Amazon Cloud Services SLA availability is over 99.9% over a given year and comes with cross-region replication. The data centres are within the EU, specifically Ireland.
Please refer to https://aws.amazon.com/ec2/sla/, https://aws.amazon.com/rds/sla/ and https://aws.amazon.com/s3/sla/ for further information.
Our AWS usage has been configured to use multi availability zones. AWS business continuity program can be found in https://d0.awsstatic.com/whitepapers/aws-security-whitepaper.pdf.
Additionally, our long-term archive partner DANS provides multiple backups and redundancy, from which datasets could be restored in the very unlikely event they could not be restored from Amazon S3.

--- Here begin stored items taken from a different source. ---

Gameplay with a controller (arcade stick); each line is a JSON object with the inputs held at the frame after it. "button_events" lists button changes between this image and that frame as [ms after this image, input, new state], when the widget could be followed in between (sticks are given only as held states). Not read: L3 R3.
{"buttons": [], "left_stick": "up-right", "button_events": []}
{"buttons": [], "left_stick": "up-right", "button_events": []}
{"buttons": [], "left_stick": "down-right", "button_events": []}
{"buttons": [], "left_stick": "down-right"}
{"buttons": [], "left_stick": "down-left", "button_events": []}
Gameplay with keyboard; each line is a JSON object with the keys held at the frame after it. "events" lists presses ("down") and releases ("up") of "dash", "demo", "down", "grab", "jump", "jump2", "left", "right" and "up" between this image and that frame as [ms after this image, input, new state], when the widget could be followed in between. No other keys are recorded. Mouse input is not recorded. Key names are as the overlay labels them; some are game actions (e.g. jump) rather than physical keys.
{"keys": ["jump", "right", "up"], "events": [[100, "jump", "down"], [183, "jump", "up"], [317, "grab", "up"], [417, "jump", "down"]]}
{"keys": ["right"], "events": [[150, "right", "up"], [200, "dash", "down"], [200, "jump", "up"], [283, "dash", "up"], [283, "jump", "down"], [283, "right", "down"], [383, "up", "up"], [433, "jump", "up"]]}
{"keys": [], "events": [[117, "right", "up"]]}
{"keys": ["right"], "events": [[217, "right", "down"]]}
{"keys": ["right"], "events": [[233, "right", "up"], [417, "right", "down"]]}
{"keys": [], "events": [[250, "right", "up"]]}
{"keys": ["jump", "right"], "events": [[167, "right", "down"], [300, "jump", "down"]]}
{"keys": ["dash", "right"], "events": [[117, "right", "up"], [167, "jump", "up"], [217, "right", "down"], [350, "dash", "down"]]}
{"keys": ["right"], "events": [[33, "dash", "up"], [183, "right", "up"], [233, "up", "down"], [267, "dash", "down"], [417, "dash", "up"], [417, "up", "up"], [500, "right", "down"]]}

Access to the repository functions, for ingest or access, are not currently dependent on Mendeley Data employee availability. Elsevier plans and maintains comprehensive security, disaster recovery, business continuity plans (including employee availability), and arrangements for Mendeley Data fall under these.
Mendeley Data aims to interoperate with and contribute to the ecosystem of data repositories and other data services for example for discovery, persistence and access to data.
- Indexed by Data Search – a cross-repository search engine developed by Elsevier
- Metadata records available in DANS EASY archive
- Metadata records available in DataCite Explorer search index
Open APIs serving dataset metadata and file download URLs enable indexing by other services.
In addition, our structured metadata, marked up with Dublin Core, and Google Science Datasets markup enable indexing. We are working with Dutch Techcentre for Life sciences (DTL) to make our data more FAIR (Findable, Accessible, Interoperable, Reusable), and able to be discovered via FAIR Dataports.